Laboratory examination revealed a respiratory, compensated metabolic acidosis with a lactate level of 7 mmol/L. Creatinine phosphokinase and Troponin I were very high. Levels of urea nitrogen and creatinine were increased most probably due to tumor emboli in kidney artery. The electrocardiogram showed a normal sinus rhythm with acute ST segment elevation inferolateral myocardial infarction due to embolization in coronary artery (3). A radiograph of the chest showed near normal findings. Cranial computed tomographic scan revealed several low attenuation areas within both cerebral hemispheres with multiple hemorrhages scattered throughout both hemispheres and effacement of cerebral-sulci, consistent with massive cerebral infarction. The patient rapidly progressed to unresponsive coma. Also cold and pulseless left arm and both lower extremities were highly suggestive of multiple peripheral artery embolizations (2, 3). Surprisingly TEE showed no any remenant of LA mass, large patent foramen ovale (PFO) and large emboli in proximal portion of right pulmonary artery (simultaneous pulmonary emboli) with moderate both ventricular dysfunction.
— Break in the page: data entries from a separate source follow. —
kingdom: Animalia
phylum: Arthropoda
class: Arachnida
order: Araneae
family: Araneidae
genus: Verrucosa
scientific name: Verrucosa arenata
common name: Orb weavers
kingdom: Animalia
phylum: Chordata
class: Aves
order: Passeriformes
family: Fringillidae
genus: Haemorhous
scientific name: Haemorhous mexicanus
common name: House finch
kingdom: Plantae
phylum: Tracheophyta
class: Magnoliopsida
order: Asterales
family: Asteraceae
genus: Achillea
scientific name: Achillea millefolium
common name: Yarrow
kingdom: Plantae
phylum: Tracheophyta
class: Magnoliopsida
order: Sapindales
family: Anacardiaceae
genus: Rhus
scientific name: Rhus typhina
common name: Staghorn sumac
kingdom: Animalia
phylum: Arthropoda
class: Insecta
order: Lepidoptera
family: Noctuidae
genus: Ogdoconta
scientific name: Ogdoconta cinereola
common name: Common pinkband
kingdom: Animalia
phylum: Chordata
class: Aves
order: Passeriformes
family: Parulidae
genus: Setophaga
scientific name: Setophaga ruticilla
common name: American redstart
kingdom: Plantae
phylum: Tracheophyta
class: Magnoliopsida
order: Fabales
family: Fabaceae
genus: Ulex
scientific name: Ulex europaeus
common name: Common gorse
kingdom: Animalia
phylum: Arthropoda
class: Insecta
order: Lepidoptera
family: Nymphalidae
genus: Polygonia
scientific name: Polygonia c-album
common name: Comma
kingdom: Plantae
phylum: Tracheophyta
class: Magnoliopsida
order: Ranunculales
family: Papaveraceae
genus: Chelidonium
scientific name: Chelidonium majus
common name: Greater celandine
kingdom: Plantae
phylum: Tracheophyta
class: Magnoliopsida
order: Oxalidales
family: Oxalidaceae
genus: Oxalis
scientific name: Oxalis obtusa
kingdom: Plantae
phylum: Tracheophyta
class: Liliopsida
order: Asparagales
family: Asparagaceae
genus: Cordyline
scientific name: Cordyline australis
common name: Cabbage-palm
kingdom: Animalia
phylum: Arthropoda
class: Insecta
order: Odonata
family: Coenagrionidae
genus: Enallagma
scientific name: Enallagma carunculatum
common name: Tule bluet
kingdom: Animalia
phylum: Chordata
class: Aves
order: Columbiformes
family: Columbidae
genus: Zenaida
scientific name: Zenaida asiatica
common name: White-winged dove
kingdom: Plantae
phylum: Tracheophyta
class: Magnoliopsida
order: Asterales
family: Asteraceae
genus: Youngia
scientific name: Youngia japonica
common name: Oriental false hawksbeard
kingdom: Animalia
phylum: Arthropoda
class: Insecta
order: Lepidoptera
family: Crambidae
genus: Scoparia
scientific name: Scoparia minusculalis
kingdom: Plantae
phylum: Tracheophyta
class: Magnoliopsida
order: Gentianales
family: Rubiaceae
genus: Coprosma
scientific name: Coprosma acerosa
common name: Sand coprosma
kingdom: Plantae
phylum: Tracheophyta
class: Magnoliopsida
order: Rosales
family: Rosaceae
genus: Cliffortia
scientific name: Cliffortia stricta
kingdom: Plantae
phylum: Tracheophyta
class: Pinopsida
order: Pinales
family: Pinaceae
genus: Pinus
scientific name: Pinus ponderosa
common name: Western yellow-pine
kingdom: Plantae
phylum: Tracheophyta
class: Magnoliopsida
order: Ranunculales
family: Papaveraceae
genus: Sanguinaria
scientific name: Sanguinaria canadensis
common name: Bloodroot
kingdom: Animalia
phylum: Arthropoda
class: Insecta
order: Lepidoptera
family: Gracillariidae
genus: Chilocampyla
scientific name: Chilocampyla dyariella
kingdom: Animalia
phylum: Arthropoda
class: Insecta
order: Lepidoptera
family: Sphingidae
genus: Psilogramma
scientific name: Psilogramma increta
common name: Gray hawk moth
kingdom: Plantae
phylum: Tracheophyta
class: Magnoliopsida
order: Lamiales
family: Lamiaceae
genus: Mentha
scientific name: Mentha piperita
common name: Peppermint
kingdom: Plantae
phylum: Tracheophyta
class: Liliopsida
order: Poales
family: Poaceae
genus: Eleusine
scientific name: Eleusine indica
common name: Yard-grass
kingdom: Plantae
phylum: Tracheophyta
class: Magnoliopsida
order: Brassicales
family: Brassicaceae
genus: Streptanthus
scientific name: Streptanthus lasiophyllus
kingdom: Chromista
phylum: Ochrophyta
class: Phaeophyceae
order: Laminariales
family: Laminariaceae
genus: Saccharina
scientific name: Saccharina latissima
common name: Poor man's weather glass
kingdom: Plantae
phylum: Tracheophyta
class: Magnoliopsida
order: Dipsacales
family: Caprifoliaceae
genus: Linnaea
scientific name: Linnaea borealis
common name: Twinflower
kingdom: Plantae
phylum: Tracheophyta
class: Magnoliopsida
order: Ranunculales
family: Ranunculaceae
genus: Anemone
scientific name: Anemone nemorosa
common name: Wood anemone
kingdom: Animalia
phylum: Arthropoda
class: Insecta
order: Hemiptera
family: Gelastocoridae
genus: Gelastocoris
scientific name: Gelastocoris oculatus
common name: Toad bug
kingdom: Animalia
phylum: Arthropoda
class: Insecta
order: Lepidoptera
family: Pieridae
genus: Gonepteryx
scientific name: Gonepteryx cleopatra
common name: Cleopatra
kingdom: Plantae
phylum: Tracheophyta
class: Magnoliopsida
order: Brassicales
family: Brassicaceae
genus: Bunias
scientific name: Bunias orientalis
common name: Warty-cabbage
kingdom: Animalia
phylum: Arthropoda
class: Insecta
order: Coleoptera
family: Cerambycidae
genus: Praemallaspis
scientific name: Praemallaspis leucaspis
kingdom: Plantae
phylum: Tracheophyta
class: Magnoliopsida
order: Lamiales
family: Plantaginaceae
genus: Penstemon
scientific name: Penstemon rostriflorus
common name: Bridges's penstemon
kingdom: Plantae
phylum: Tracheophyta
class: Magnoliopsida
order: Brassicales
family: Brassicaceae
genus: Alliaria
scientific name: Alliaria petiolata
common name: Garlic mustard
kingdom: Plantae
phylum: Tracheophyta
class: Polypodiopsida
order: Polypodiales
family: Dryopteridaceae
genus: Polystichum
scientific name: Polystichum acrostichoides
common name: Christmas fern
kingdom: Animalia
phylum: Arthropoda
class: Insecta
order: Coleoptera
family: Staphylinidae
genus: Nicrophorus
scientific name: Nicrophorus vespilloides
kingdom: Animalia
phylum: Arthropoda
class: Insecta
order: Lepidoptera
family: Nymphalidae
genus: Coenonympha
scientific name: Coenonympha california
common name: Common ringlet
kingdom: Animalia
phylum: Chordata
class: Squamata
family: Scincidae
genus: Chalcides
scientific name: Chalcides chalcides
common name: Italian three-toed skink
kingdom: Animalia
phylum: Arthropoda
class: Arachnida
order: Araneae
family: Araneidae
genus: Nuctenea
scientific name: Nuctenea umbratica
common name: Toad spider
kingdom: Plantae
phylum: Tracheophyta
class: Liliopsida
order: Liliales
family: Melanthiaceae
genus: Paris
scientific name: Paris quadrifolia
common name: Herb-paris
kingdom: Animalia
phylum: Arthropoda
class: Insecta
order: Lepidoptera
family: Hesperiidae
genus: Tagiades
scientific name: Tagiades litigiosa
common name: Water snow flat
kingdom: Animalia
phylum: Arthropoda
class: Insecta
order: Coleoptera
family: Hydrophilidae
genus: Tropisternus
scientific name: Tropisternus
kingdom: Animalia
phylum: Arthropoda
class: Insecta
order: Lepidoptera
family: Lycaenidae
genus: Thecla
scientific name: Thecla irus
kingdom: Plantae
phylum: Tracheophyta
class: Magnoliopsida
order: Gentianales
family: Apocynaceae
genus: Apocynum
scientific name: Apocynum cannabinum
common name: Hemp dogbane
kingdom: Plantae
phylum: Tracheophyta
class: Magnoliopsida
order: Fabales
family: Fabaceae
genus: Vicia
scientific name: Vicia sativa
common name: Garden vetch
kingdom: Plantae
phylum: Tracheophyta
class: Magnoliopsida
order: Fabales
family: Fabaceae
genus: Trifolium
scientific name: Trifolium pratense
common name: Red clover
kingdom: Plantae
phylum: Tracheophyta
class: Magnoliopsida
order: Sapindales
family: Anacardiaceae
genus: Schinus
Previous studies suggest that atrial myxoma is seen in 0.5% of acute stroke patients, with women in the fifth decade at greatest risk. Transthoracic echocardiograms have been repeatedly negative in patients with atrial myxoma, TEE or magnetic resonance imaging may increase the detection of atrial myxoma (4-6). Atrial myxoma may present with many clinical syndromes. Patients are seen primarily by internists or cardiologists with palpitations, exertional dyspnea, fever, fatigue, or weight loss or syncope. In addition, the exceptional friable and spongy mass of atrial myxoma may easily dislodge fragments into the systemic circulation. The central nervous system is one of the most susceptible areas of embolization (1, 5, 6).
Our patient arrived at the emergent departement in a moribund condition and demonstrated an unrelenting process of embolization. An overwhelming shower of myxomatous material resulted in occlusion of many arteries even pulmonary artery via PFO. More frequently, patients with atrial myxoma are seen with small and single territory of cerebral infarcts, this much vessels occlusion has not yet been reported, to our knowledge. Our case was unique regarding to its gelatinous appearance and villous surface LA myxoma resulting in fatal multiple organ embolizations. It can be concluded that large gelatinous myxoma with villous surface should be surgically resected as soon as possible specially if associated with PFO.